Fidelity Investments increased its earnings by 29% last year, to a record $3.4 billion, despite surging investor redemptions of its mutual funds.
The company's fund outflows — and its continued evolution to a diverse investment and service offering — have created a defining test for Abigail P. Johnson, 53, who just four months ago was named chief executive of the company her grandfather founded.
Fidelity said its managed accounts and funds had $6 billion in outflows overall. Of that, stock funds doubled their outflows, to $16 billion from $8 billion in 2013, but they were offset in part by flows into sector funds and exchange-traded funds, as well as bond funds.
Its annual report provides a rare glimpse into the business strategy of the Boston mutual fund and brokerage giant, which is privately held and not subject to the same scrutiny as some of its exchange-listed competitors.
In the annual report, the company said its actively managed mutual funds “faced stiff competition from investors' recent preference for passive products,” a nod to a trend that sent billions of flows to competitors, including the Vanguard Group Inc., which passed the company in 2010 as the largest mutual fund company.
“We were pleased with the performance in 2014,” said Fidelity spokesman Vincent Loporchio. “You've seen investor interest in passive products and that's been a trend for a while.

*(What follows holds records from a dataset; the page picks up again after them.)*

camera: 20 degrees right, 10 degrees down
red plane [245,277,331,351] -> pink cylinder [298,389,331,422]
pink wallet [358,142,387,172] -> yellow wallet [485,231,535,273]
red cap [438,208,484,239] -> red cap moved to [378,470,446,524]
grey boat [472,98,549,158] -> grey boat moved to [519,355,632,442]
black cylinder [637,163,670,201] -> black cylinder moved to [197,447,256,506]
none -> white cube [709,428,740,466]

We believe that's a cyclical trend.”
Fidelity continues to make adjustments to its money management business, including launching its own actively managed ETFs and establishing a partnership with sometime-competitor BlackRock Inc., which owns the largest index-ETF business, iShares.

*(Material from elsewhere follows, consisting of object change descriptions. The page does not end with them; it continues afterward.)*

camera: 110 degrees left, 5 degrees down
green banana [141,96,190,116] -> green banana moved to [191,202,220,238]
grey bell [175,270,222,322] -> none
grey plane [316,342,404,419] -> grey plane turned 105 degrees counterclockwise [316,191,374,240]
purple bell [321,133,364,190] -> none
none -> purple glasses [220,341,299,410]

BlackRock manages some Fidelity-branded ETFs, and Fidelity distributes iShares funds on a commission-free platform and through managed-account offerings, an area in which Fidelity is banking on growth.
Its investment performance was strong last year, according to the company. Its mutual funds “beat 66%, 70%, and 68% of peers for the trailing one-, three-, and five-year periods,” Fidelity said.

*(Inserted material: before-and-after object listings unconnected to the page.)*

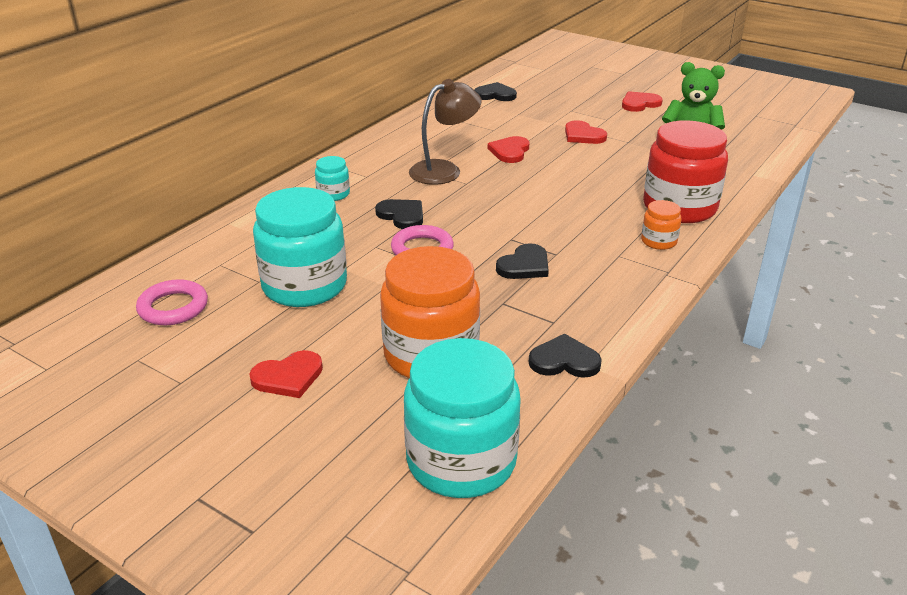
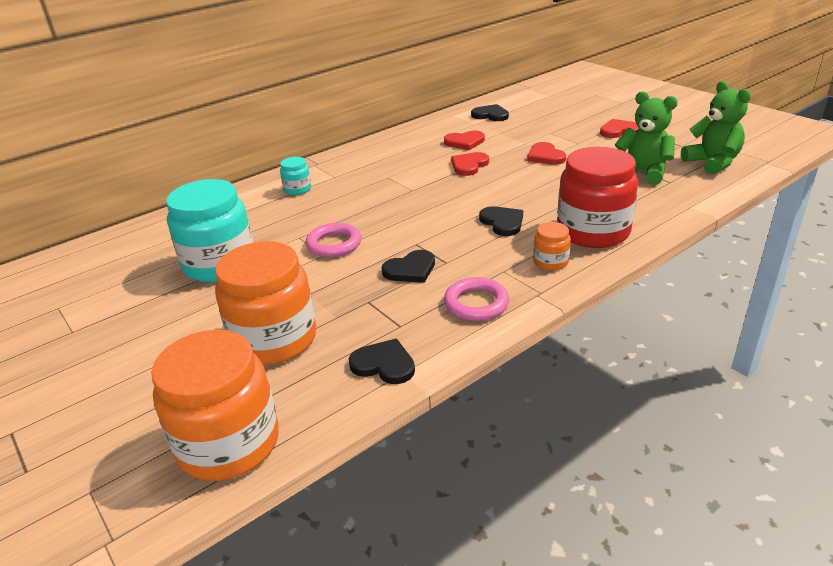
camera: 20 degrees right, 0 degrees up
pink ring [136,279,208,325] -> pink ring moved to [444,277,509,321]
red heart [249,350,323,398] -> red heart moved to [444,131,485,150]
black heart [375,199,423,229] -> black heart moved to [479,206,523,236]
turquoise jar [404,338,521,498] -> orange jar [151,330,279,481]
brown lamp [409,79,482,185] -> none
none -> green teddy bear [681,81,751,175]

Mr. Loporchio said the figures are generated internally by the firm and represent the dollar-for-dollar, or “asset-weighted,” performance of assets in Fidelity funds against a benchmark of competitors.
According to Morningstar Inc., about 60% of Fidelity funds are in the top half of their peers for those periods, a spokeswoman said.
Overall, assets under management at Fidelity rose about 4%, to $2.03 trillion.
The Fidelity division serving independent financial advisers and their firms took $3.8 billion into managed investment products. Flows to the unit serving advisers, broker-dealers and similar institutions totaled $135.3 billion, a rise of 103% from 2013, the company said. That brought assets under administration for Fidelity Institutional to $1.88 trillion, a record high.
Fidelity added broker-dealers USAA, Mesirow Wealth Advisors and Prudential to its clearing business unit and made an agreement to be a provider to firms served by JPMorgan Chase & Co. as it exits the clearing business.